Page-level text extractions
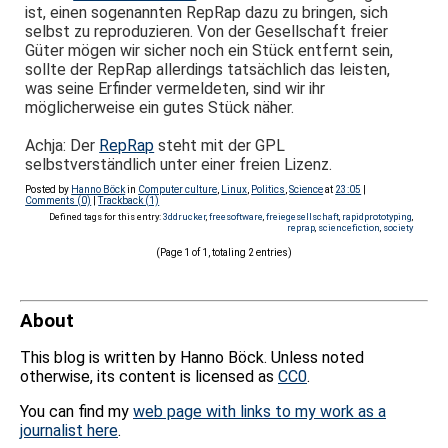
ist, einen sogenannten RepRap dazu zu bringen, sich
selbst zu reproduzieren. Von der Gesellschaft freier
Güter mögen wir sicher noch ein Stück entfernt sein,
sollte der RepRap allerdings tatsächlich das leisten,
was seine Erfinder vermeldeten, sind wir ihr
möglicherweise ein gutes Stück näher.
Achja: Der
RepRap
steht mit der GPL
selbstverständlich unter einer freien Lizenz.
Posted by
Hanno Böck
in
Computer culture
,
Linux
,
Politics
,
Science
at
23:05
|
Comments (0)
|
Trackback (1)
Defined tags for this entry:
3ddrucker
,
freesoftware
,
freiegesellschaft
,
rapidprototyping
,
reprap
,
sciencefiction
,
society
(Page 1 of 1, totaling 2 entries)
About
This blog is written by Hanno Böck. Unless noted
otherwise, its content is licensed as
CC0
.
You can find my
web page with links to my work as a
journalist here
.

==

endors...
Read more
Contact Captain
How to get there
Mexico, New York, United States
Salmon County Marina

(Work required): In the entries above, identify every line with the string "Böck".

(Solution for this problem):
Hanno Böck
This blog is written by Hanno Böck. Unless noted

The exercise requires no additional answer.